Telcagepant is metabolized via CYP3A4 and is a substrate of P-glycoprotein in addition to being a time dependent inhibitor of CYP3A4. Both of these proteins are likely to play an important role in the bioavailability of telcagepant and the activity of each protein in the gut wall is theoretically saturable at clinically achievable drug concentrations. Thus, data from the oral dose proportionality study, data from the IV dose proportionality study, and knowledge of the molecular determinants of the disposition of telcagepant, are consistent with the possibility that greater than dose proportional increases in exposure of orally administered telcagepant may be a result of saturable metabolism/efflux of telcagepant in the gut. The relative bioavailabilty of telcagepant increases with dose.
The oral formulation of telcagepant used in the oral dose proportionality study (oral soft elastic liquid filled capsule) was an early formulation. However, this formulation demonstrated bioequivalent exposure, with a dose adjustment, with the anticipated tablet market formulation at two separate doses (140 mg of the tablet compared to 150 mg of the capsule and 280 mg of the tablet compared to 300 mg of the capsule, unpublished data). It is therefore expected that the conclusions about dose proportionality would apply to the anticipated market formulation.
In both studies, telcagepant was generally well tolerated in healthy male and female subjects when given as single oral doses, ranging from 50 to 600 mg, and single IV doses, ranging from 5 to 250 mg. This is in agreement with data from a clinical trial looking at the efficacy and tolerability of single oral doses of telcagepant up to 600 mg in migraine patients . The long term safety and tolerability profile of telcagepant in migraine patients is the subject of ongoing studies.
In summary, telcagepant is generally well tolerated in young, healthy male and female subjects and exhibits a pharmacokinetic profile suitable for the acute treatment of migraine. The pharmacokinetics of telcagepant after an oral dose were observed to be non-linear with greater than dose proportional increases in exposure. When administered IV, the pharmacokinetics were approximately dose proportional.
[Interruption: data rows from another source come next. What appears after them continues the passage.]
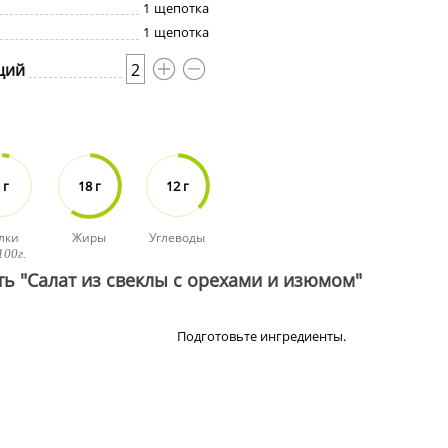
1
щепотка
1
щепотка
ций
2
 г
18 г
12 г
лки
Жиры
Углеводы
100г.
ть "Салат из свеклы с орехами и изюмом"
Подготовьте ингредиенты.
All authors are responsible for the work described in this paper. All authors were involved in at least one of the following: conception, design, acquisition, analysis, statistical analysis, interpretation of data, drafting the manuscript and/or revising the manuscript for important intellectual content. All authors provided final approval of the version to be published.
The authors would like to acknowledge the contributions of Frederick A. Bieberdorf who provided and cared for subjects in the study and critically reviewed the study proposal and Sheila Erespe from Merck for her help with formatting and editing the manuscript.
Merck & Co., Inc. provided financial support for the study. Tae H. Han, Rebecca L. Blanchard, John Palcza, Ashley Martucci, Cynthia M. Miller-Stein, Deborah Panebianco, Ronda K. Rippley, Christopher Lines, and M. Gail Murphy are employees of Merck and own stock and/or hold stock options in Merck. Maria Gutierrez has received research support from Merck.